The technical mitigation is straightforward: run same-commodity pipelines sequentially rather than in parallel. Different-commodity pipelines sharing the same mlruns.db are less likely to conflict because SQLite uses file-level locking and acquisitions are brief, but concurrent hindcast runs for the same experiment key should be avoided.

Key invariants

  • tracking_uri_anchored is the only place that resolves a relative SQLite URI. Stage code never calls mlflow.set_tracking_uri directly.
  • hindcast_mlflow_run is a context manager; the yield point is where stage code runs. If the stage raises, MLflow marks the run as FAILED automatically.
  • bounded_hindcast_params produces a small, stable dict; the full config is always logged as a YAML artefact separately. This follows Clause 12 (dual persistence).

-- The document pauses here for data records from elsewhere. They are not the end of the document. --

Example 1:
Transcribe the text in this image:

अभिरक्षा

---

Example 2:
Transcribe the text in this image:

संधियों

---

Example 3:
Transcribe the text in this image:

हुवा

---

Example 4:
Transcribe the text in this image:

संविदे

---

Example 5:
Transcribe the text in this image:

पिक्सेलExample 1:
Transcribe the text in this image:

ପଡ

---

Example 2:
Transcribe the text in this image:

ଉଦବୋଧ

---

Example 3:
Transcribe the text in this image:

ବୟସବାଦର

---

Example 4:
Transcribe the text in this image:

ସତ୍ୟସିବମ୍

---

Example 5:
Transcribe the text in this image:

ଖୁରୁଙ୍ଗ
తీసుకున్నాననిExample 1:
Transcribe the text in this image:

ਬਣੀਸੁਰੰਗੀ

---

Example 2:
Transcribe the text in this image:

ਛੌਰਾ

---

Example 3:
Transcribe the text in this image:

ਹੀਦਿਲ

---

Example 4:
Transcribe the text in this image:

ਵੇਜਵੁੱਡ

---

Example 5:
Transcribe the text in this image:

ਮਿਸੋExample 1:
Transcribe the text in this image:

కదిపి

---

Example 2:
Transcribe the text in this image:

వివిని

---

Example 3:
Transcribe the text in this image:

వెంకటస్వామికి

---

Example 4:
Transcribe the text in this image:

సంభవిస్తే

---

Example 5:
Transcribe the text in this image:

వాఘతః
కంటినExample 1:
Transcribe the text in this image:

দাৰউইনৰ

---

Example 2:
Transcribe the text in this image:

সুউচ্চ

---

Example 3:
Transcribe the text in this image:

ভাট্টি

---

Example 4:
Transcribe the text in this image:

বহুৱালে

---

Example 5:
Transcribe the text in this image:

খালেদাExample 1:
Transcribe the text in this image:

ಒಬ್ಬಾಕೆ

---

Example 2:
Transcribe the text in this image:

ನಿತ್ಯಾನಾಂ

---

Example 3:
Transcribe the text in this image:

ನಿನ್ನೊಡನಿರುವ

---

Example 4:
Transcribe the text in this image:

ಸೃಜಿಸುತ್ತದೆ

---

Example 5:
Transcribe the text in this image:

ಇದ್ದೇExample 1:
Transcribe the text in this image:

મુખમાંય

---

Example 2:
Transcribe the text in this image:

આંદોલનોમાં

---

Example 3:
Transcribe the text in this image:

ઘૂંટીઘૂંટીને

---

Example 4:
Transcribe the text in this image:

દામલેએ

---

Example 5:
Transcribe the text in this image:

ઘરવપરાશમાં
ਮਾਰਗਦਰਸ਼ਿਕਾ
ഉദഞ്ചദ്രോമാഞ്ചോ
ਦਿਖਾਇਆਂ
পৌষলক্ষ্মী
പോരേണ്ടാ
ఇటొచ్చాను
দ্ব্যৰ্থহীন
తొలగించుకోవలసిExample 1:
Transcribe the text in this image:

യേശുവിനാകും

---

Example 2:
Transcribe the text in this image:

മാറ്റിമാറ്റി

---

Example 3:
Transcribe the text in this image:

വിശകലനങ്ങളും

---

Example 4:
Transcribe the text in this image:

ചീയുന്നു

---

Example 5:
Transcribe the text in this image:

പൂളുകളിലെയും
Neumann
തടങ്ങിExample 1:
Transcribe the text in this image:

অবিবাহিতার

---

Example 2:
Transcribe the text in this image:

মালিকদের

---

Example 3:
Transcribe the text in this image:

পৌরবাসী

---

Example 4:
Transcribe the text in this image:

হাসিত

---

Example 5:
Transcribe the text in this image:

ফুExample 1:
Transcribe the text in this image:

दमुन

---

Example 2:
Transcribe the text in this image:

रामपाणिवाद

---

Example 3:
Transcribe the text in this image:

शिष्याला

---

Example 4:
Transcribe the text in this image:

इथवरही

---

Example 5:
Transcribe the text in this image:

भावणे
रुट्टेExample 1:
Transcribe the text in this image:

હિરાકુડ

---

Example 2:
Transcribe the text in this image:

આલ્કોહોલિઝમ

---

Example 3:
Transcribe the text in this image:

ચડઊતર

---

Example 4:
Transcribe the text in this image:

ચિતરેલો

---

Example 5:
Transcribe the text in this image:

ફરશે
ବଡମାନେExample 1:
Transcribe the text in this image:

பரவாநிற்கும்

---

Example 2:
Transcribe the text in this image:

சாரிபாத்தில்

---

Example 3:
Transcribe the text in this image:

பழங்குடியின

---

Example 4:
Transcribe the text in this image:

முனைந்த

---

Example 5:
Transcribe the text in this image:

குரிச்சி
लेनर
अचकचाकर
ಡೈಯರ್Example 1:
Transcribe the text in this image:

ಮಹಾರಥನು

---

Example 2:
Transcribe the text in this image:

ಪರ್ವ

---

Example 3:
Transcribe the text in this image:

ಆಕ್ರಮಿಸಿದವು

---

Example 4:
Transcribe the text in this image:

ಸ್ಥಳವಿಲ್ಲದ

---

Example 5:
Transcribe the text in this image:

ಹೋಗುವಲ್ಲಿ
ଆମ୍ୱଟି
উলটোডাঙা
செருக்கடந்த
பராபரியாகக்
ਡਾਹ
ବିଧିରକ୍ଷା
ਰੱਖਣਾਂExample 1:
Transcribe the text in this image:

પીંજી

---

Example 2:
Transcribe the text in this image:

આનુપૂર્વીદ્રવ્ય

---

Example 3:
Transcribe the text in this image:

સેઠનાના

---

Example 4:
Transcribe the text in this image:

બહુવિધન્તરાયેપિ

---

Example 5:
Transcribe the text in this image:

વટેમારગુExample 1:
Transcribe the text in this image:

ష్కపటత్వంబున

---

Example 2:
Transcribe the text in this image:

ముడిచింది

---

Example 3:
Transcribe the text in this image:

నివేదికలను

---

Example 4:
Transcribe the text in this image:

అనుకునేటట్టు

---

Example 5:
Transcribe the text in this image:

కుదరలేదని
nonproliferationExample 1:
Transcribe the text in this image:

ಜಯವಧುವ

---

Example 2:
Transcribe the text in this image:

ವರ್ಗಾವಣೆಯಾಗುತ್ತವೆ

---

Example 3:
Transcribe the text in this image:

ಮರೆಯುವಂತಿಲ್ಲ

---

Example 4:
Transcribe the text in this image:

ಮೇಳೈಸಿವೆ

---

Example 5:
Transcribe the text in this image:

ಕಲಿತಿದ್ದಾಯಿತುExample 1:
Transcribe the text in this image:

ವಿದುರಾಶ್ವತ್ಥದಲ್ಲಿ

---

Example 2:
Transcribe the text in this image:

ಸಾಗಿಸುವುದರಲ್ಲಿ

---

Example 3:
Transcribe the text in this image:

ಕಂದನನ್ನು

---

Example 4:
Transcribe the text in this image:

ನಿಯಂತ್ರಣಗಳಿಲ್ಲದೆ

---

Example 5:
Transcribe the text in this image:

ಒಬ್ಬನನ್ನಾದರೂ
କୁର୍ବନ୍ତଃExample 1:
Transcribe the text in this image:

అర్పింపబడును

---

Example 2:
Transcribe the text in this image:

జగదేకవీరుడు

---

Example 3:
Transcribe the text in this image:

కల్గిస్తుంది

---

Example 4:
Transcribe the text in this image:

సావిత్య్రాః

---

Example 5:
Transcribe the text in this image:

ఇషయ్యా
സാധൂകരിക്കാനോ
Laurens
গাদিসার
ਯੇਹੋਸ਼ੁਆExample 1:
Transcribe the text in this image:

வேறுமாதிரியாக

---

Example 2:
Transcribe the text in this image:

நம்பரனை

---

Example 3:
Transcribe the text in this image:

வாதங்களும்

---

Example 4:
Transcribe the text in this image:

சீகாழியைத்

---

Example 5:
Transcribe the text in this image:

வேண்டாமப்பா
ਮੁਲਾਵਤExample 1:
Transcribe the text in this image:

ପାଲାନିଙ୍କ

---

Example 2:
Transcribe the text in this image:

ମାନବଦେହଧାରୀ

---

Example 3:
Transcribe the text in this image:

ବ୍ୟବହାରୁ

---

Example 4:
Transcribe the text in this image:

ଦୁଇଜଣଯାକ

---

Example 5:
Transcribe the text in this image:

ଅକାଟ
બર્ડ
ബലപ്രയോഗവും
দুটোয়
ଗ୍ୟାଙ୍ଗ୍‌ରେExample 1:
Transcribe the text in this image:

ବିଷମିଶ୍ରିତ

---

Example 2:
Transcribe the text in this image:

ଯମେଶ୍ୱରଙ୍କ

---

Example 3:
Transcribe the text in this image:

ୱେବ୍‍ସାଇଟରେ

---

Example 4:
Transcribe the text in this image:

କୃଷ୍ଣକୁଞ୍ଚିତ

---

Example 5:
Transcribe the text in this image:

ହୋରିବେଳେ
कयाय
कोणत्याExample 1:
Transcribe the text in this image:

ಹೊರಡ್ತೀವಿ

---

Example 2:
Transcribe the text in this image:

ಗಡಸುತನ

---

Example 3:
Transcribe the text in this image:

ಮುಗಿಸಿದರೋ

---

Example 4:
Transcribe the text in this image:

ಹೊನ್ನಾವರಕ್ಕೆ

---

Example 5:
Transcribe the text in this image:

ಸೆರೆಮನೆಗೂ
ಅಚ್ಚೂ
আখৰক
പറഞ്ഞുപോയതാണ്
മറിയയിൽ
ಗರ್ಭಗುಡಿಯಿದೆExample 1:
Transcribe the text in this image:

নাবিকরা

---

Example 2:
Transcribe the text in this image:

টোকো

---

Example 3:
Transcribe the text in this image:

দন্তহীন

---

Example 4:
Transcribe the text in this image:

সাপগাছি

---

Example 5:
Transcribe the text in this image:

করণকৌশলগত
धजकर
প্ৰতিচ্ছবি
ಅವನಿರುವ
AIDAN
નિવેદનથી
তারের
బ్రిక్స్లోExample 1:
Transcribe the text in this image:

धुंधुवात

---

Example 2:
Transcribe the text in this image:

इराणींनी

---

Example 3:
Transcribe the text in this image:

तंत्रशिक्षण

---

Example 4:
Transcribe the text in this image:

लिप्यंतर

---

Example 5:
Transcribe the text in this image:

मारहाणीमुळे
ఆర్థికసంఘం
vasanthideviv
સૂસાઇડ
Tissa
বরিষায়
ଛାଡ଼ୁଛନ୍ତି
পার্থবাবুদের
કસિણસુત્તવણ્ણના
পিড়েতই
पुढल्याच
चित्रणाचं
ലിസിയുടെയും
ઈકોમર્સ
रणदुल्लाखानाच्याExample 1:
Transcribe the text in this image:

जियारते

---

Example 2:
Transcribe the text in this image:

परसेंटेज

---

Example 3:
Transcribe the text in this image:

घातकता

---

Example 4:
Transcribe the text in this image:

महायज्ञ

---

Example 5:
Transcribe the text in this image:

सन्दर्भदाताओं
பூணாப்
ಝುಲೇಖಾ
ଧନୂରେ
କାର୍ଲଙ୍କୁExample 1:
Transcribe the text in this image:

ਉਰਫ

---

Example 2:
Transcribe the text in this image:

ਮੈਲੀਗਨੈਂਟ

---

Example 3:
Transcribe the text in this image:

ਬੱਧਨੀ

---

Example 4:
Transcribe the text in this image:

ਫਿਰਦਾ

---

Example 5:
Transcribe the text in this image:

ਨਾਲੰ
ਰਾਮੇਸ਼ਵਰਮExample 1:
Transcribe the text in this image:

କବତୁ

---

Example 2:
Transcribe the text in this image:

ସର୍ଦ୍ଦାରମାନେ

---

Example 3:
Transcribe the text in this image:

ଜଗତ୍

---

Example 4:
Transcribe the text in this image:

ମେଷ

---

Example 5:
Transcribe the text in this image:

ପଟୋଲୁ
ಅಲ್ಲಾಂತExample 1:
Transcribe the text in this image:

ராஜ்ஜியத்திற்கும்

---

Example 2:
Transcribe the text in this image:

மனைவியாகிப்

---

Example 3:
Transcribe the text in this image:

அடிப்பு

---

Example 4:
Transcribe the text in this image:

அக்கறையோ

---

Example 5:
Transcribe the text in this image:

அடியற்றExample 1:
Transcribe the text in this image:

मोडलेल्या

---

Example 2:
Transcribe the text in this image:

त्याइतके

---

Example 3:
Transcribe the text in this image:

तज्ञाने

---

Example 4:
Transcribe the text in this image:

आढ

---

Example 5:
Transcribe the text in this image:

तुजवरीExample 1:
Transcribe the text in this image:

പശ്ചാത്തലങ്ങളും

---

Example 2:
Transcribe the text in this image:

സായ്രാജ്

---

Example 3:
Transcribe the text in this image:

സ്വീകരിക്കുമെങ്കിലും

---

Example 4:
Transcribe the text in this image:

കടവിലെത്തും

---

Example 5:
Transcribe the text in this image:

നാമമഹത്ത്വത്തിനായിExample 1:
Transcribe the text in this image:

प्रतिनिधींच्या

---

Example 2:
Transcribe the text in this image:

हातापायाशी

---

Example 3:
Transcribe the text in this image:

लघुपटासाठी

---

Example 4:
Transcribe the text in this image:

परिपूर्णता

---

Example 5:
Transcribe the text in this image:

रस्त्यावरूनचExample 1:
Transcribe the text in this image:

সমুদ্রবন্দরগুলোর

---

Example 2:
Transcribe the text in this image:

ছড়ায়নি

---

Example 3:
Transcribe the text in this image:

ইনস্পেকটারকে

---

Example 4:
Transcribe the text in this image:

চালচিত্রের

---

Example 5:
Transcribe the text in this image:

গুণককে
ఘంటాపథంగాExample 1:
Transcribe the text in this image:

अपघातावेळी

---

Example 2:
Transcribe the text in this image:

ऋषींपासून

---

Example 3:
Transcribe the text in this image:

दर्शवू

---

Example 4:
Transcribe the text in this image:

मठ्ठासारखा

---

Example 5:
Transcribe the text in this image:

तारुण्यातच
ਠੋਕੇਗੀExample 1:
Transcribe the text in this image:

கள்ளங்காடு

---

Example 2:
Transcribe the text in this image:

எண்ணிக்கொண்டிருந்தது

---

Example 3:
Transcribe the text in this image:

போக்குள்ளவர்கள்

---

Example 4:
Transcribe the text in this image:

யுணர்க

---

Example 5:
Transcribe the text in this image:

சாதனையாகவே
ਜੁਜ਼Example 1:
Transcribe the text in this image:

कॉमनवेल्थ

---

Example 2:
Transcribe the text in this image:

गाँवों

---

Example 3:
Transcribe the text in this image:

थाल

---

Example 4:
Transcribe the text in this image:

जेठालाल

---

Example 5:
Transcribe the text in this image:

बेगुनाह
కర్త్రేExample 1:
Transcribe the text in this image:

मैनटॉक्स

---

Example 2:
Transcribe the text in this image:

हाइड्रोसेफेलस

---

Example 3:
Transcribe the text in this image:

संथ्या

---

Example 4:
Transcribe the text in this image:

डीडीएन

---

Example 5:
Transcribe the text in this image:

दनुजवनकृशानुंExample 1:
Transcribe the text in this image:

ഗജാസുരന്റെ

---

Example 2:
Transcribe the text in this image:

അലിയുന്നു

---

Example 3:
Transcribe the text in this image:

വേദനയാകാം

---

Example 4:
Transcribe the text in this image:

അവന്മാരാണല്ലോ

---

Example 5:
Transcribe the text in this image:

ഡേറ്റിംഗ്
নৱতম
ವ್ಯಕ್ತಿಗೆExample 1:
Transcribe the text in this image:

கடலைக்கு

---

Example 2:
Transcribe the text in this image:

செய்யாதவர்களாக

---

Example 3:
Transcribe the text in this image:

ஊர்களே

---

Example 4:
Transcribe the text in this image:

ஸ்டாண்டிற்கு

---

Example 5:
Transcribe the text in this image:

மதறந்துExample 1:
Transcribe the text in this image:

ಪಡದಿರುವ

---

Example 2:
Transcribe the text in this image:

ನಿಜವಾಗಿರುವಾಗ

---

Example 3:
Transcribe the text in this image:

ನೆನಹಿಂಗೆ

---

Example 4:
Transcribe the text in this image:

How it interacts with the pipeline

prepare_hindcast_mlflow is called once at the start of run_hindcast.run(). It seeds the RNG, writes config_resolved.yaml and metadata.yaml, and configures the MLflow tracking URI and experiment name. hindcast_mlflow_run is then entered and wraps the entire stage execution. Per-fold detrend plots are uploaded incrementally via the mlflow_fold_report_logger callback passed down to the fit stage.

Pitfalls

  • In QA (S3 data_root), the SQLite URI is left cwd-relative and mlruns.db resolves against the process cwd. This can scatter databases if the CLI is invoked from different directories across runs.
  • mlflow.autolog(log_models=False) is a recommendation in DESIGN.md, not enforced; if a stage calls mlflow.autolog() without log_models=False, large model artefacts may be uploaded unintentionally.

Open questions

  • Resume mode (mlflow_run_id in metadata_<stage>.yaml) is specified in DESIGN.md Clause 7 but the current hindcast_mlflow_run always starts a fresh run; resume appears to be implemented only for the forecast sub-pipeline.
  • There is no test asserting that bounded_hindcast_params keys are stable across config schema changes; a field rename could silently break the run comparison view in the MLflow UI.